"It's funny, garbled, f**ked up, stupid, great." - Venue, 5-14 March 2010.
"Better than any theater." - Der Tagesspiegel, October 4 2009. German language text
"Shambolically brilliant." - Village Voice, Richard Gehr.
"Long Live Père Ubu!" - The Spectacle is the concert version of Pere Ubu's theatrical production, Bring Me The Head Of Ubu Roi, an adaptation of Alfred Jarry's Ubu Roi. As should be expected from Pere Ubu it is a production without precedent. The boundary between musical and dramatic performance is obliterated. The very notion of what a rock band can and should achieve on stage is turned on its head. David Thomas plays the parts of both Père and Mère Ubu. Members of the band perform the music, choreography, as well as all dramatic roles. The instrumental line-up is augmented with electronica artist Gagarin. As with the full theatrical production, the staging is framed by large screen projections of bespoke animations from legendary film-makers The Brothers Quay.
Venue, Tom Phillips
It's funny, garbled, f**ked up, stupid, great. It's quite brilliant - an unlikely music/theatre adventure that veers from the sublime to the ridiculous via spasming dancers, dropped scenes, temper tantrums, theremin-garnished atmospherics, sock puppets, farting, and spacey animation from the Brothers Quay. Astonishingly, it manages both to put across the gist of Jarry's deliriously satirical 1896 play and feature some of the most joyously rebarbative music that Pere Ubu have made since their "Dub Housing" / "New Picnic Time" rule-shredding heyday... Antidotal evidence that with the appropriate chutzpah and humour you can do something different with the basic gig format without ending up with Peter Gabriel dressed as a flower.
Der Tagesspiegel (Berlin)
The small bassist twitches as if struck by St. Vitus' dance. A chicken with a rubber mask plays synthesizers. A horse collapses under King Ubu. The king roars and rolls around on the ground. In between - crazy music.
Savage wit. So involving was this piece of music theatre that when someone in the audience was taken ill during the performance, everyone thought it was part of the act, "planted" in the stalls to extend the show, even when a paramedic arrived.
Joe Shooman, Record Collector, October 2009.
"Long Live Père Ubu!" is odd and scary... As the narrative unfolds, so do the atmosphere and sonics, thrown into a white-hot crucible of pretentiously brilliant creativity.
Ed Pinsent, The Sound Projector
All very anti-theatre and anti-good taste. And what made it all worthwhile? Hearing Thomas in full baritone majesty belching out that one word he was born to deliver: "MERDRE!!!"
Nick Morgan, Whiskyfun
Like pantomime without the ghastly television "celebrities," a sort of Carry On Pataphysics. I've rarely left a theatre feeling quite as entertained.

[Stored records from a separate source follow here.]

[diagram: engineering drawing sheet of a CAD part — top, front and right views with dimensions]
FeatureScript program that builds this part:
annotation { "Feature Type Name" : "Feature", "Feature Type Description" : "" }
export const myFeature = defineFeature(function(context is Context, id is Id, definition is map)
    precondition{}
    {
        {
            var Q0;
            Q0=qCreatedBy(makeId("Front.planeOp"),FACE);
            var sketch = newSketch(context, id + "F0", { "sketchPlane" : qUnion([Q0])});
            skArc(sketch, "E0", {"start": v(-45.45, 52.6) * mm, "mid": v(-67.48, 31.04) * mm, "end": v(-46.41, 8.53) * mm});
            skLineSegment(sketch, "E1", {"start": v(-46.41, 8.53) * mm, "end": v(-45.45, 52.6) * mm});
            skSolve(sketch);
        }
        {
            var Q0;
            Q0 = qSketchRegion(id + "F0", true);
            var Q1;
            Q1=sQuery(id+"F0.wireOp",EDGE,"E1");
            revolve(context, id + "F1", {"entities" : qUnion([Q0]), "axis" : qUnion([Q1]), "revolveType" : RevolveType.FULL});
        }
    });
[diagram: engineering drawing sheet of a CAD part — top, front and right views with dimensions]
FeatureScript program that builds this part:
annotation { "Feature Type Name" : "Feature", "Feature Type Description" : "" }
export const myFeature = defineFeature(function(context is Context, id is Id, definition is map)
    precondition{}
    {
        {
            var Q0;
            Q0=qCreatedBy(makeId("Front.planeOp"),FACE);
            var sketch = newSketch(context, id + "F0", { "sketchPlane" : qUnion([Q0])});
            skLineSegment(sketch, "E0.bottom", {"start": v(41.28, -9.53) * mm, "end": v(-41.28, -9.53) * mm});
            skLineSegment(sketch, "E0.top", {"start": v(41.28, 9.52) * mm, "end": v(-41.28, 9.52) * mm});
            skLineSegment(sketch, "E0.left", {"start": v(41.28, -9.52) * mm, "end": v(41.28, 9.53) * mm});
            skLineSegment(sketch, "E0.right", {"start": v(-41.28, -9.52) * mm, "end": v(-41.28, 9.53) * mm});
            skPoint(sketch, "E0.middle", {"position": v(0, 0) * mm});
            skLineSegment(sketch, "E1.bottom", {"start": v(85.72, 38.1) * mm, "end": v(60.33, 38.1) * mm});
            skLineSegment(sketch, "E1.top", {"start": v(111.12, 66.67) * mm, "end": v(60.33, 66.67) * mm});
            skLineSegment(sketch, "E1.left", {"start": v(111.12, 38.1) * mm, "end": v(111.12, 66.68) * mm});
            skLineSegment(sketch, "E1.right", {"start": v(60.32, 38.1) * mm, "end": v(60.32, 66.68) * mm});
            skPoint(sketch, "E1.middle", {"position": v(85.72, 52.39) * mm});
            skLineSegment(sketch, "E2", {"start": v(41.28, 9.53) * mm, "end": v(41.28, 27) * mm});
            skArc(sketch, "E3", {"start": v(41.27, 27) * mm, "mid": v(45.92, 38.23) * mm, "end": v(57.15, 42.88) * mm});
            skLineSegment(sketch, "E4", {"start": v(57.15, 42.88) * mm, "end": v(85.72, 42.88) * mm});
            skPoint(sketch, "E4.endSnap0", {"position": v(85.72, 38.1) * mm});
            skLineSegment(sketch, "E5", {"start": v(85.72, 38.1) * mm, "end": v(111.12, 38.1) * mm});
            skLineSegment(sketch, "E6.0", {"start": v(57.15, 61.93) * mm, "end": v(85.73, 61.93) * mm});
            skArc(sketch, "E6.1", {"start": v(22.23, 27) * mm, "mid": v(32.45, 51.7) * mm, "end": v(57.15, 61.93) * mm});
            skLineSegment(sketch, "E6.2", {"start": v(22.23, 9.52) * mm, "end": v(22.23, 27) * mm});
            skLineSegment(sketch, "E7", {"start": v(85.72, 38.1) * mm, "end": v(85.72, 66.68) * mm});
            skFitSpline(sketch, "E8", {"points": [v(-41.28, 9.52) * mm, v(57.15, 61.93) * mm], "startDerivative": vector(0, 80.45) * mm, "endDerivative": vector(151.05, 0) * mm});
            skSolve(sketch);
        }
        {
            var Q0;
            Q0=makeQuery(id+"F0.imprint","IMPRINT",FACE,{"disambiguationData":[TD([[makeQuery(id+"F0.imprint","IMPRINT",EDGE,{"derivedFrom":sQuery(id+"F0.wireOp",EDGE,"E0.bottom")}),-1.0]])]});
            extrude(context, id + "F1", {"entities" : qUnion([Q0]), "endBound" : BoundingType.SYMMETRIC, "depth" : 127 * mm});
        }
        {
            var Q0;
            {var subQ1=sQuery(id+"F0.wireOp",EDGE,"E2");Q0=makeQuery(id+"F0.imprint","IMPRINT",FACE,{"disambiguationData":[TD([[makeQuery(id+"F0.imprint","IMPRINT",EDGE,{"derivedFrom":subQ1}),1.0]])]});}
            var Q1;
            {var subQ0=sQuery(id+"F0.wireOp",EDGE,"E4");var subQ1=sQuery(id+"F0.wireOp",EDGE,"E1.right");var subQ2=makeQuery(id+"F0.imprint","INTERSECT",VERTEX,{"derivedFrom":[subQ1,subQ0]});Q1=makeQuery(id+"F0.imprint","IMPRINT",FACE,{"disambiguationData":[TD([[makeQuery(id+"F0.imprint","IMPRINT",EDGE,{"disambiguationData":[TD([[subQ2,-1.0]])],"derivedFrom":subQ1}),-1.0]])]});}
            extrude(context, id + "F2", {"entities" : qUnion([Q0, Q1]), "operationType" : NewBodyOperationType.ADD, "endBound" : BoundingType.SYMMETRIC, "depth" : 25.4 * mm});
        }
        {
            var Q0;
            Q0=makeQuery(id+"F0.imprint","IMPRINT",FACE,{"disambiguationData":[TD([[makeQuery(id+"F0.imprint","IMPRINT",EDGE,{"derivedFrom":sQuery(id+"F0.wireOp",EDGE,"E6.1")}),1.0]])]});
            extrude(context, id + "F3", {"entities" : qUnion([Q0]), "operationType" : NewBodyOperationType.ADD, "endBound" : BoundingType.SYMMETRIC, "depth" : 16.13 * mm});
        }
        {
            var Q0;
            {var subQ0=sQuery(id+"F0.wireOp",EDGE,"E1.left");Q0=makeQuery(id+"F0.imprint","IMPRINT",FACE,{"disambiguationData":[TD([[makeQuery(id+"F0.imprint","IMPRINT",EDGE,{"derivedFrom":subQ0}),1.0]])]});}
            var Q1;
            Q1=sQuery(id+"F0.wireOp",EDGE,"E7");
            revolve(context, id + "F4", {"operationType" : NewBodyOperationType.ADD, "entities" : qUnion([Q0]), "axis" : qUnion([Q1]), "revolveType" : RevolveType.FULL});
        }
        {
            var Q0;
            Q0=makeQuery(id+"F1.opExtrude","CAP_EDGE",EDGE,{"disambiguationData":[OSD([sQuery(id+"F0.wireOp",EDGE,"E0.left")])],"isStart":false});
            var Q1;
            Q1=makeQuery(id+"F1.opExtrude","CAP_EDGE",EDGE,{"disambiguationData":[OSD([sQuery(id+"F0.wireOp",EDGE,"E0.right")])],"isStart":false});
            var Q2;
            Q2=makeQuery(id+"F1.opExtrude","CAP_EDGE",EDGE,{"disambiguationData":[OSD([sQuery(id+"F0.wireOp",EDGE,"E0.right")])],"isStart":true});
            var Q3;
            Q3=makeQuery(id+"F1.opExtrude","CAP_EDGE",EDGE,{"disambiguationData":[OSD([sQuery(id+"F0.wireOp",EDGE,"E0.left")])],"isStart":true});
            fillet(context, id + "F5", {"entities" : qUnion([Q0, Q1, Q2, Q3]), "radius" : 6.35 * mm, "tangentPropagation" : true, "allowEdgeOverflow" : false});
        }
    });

It's hard not to delight in Thomas' frustrated dictatorship of both Poland and the production itself. Deviating from the plot to demand that the scene fade to black (which it always did, of course, by way of someone running past with a sign reading "Fade To Black"), Thomas displays an enthusiasm for the work that quickly spreads to the audience. When two of the characters exclaimed, "I think we're in danger of alienating the audience!", Queen Elizabeth Hall erupted in laughter. It was hilarious because it couldn't have been further from the truth.
About Pere Ubu
Pere Ubu make a music that is a disorienting mix of midwestern groove rock, "found" sound, analog synthesizers, falling-apart song structures and careening vocals. It is a mix that has mesmerized critics, musicians and fans for decades. The band was formed as a studio project that drew on a body of musicians who were involved in a Cleveland underground music scene that by August 1975 seemed to have run its course. The object of the band was to document the work done and then go away. Within months, however, their first self-produced single ("30 Seconds Over Tokyo" / "Heart Of Darkness") was being snapped up in London, Paris, Manchester, New York and Minneapolis. Pere Ubu was about to change the face of rock music. For over 32 years they've defined the art of cult; refined the voice of the outsider; and influenced the likes of Joy Division, Pixies, Husker Du, Henry Rollins, REM, the Sisters of Mercy, Thomas Dolby, Bauhaus, Julian Cope and countless others.
About The Brothers Quay
The Quay Brothers were born near Philadelphia where they studied at the Philadelphia College of Art, then later in London at the Royal College of Art. Since 1980 they have produced a hybrid variety of puppet animation film work: documentaries on Stravinsky, Janáček, Anamorphosis; interludes for MTV; commercials, as well as films inspired by the writings of Kafka, Bruno Schulz (Street Of Crocodiles) and Robert Walser (Institute Benjamenta). Their work also includes decors and stage designs for the English National Opera, Royal National Theatre, the Royal Danish Ballet, and others.